Queste prospettive modeste generano crisi di ambizione:
- l’istruzione universitaria non garantisce più un miglioramento reale
- l’idea di “fare carriera” perde fascino
- si preferiscono percorsi di vita più intimi, personali, orientati al “carpe diem”.
Consumi polarizzati: solo lusso o low cost
Il risultato è un comportamento di spesa completamente riorganizzato. Anche chi ha risorse limitate acquista prodotti un tempo riservati all’alta gamma. E viceversa, consumatori ricchi frequentano discount e cercano affari.
Il vecchio “value for money” non basta più. L’economia si polarizza:
- verso l’alto, con lusso e premium
- verso il basso, con sconti, second hand, low cost.
Il mercato ne è la prova:
- il lusso cresce grazie ai consumatori giovani, che aspirano a uno storytelling di esclusività;
- catene discount come Aldi e Lidl si espandono;
- i marchi medi come Gap chiudono negozi e rischiano la scomparsa.
Se non sei premium o non sei un posto dove fare affari, oggi sei invisibile.
Perché i brand medi non funzionano più
I marchi medi non riescono a esprimere un’identità chiara. Non sono abbastanza aspirazionali per il pubblico “alto”, né abbastanza convenienti per chi cerca risparmio.
Sui social — TikTok in primis — vincono due narrazioni opposte:
- prodotti di alta gamma, sinonimo di status
- versioni low cost degli stessi prodotti, celebrate come “hack” o “dupe”.
Il medio non ispira, non è raccontabile, non genera community.
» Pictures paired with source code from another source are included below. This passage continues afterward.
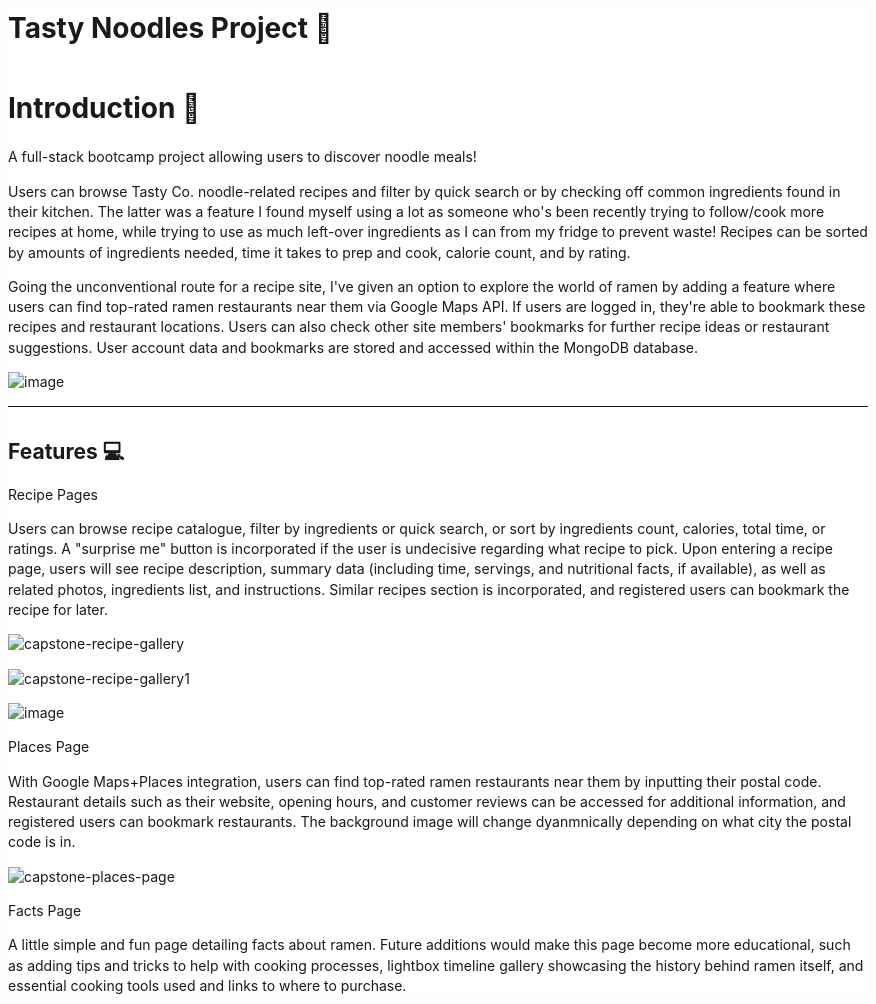 # Tasty Noodles Project :ramen:

# Introduction :wave:

A full-stack bootcamp project allowing users to discover noodle meals!

Users can browse Tasty Co. noodle-related recipes and filter by quick search or by checking off common ingredients found in their kitchen. The latter was a feature I found myself using a lot as someone who's been recently trying to follow/cook more recipes at home, while trying to use as much left-over ingredients as I can from my fridge to prevent waste! Recipes can be sorted by amounts of ingredients needed, time it takes to prep and cook, calorie count, and by rating. 

Going the unconventional route for a recipe site, I've given an option to explore the world of ramen by adding a feature where users can find top-rated ramen restaurants near them via Google Maps API. If users are logged in, they're able to bookmark these recipes and restaurant locations. Users can also check other site members' bookmarks for further recipe ideas or restaurant suggestions. User account data and bookmarks are stored and accessed within the MongoDB database. 

<img width="750" alt="image" src="https://user-images.githubusercontent.com/76791687/191038708-3869e915-1691-48e2-9503-a6d98b9907c1.png">

---

## **Features :computer:**

Recipe Pages

Users can browse recipe catalogue, filter by ingredients or quick search, or sort by ingredients count, calories, total time, or ratings. A "surprise me" button is incorporated if the user is undecisive regarding what recipe to pick. Upon entering a recipe page, users will see recipe description, summary data (including time, servings, and nutritional facts, if available), as well as related photos, ingredients list, and instructions. Similar recipes section is incorporated, and registered users can bookmark the recipe for later.

![capstone-recipe-gallery](https://user-images.githubusercontent.com/76791687/191068555-953fabbb-7ffd-491d-8aa6-197c5b19626e.gif)

![capstone-recipe-gallery1](https://user-images.githubusercontent.com/76791687/191069240-b3ed6c8a-45b3-4cb2-bcf4-7f9f0305caaf.gif)

<img width="1034" alt="image" src="https://user-images.githubusercontent.com/76791687/191051190-9992f121-77eb-4548-8c6b-4e89cebf9bd4.png">

Places Page

With Google Maps+Places integration, users can find top-rated ramen restaurants near them by inputting their postal code. Restaurant details such as their website, opening hours, and customer reviews can be accessed for additional information, and registered users can bookmark restaurants. The background image will change dyanmnically depending on what city the postal code is in.

![capstone-places-page](https://user-images.githubusercontent.com/76791687/191064241-21534da8-2b3c-41d9-bb7f-0c4f9458a0af.gif)

Facts Page

A little simple and fun page detailing facts about ramen. Future additions would make this page become more educational, such as adding tips and tricks to help with cooking processes, lightbox timeline gallery showcasing the history behind ramen itself, and essential cooking tools used and links to where to purchase.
Le strategie per sopravvivere: salire di fascia o scendere
Per sopravvivere, i brand devono scegliere in che direzione muoversi. Due vie:
- Salire verso il premium, puntando su qualità, storytelling, identità forte.
- Esempio: Toyota → Lexus,
Amazon → Prime.
- Scendere verso il low cost, lavorando su efficienza, praticità, semplicità.
In entrambi i casi serve creare community solide, capaci di rendere il brand aspirazionale o, al contrario, indispensabile.
I casi che fanno scuola: da Ikea a Uniqlo
Alcune aziende sono riuscite a reinterpretare la “terra di mezzo”:
- Ikea ha trasformato semplicità e prezzi accessibili in uno stile di vita globale.
- Uniqlo, pur restando “medio”, si distingue con qualità, timeless design e un’identità chiara e riconoscibile.
Non tutti i brand medi sono destinati a sparire: ma chi rimane deve ridefinire radicalmente la propria value proposition.
La vecchia classe media è un segmento che non esiste più, né dal punto di vista sociale né da quello economico. Con essa scompare anche un intero modo di produrre, distribuire e consumare. Oggi il mercato si muove ai due estremi. E le aziende, per sopravvivere, devono accettare questa nuova realtà: non esistono più prodotti “per tutti”, ma solo identità forti, comunità chiare e posizionamenti netti.